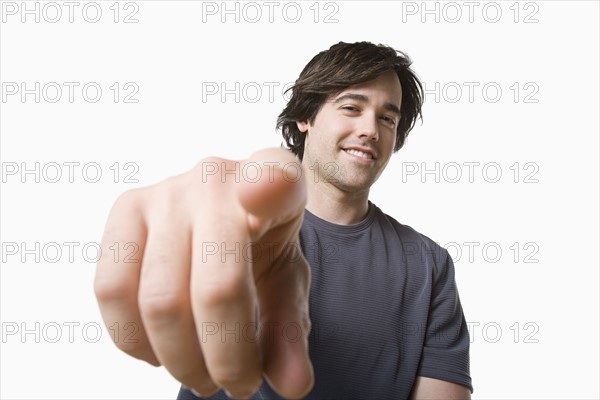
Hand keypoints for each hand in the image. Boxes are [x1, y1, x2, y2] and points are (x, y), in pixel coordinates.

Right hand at [94, 148, 312, 397]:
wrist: (221, 222)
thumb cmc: (262, 251)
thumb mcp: (286, 286)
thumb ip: (290, 333)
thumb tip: (293, 385)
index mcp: (276, 181)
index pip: (277, 179)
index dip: (269, 189)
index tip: (262, 199)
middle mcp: (217, 176)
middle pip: (216, 287)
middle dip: (226, 357)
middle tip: (237, 385)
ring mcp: (165, 191)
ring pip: (159, 299)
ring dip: (180, 360)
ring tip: (202, 376)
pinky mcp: (124, 209)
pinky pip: (111, 289)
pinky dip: (134, 340)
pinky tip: (159, 353)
#####
**What you need to do**. Copy, character for character, the lines from the line that holds "ring dip: (180, 360)" through the final line of the records above.

**Solved exercise**.
ring dip: (180, 360)
ring tip: (202, 376)
pinky mcp: (124, 209)
pinky pip: (111, 289)
pinky dip: (134, 340)
pinky tip: (159, 353)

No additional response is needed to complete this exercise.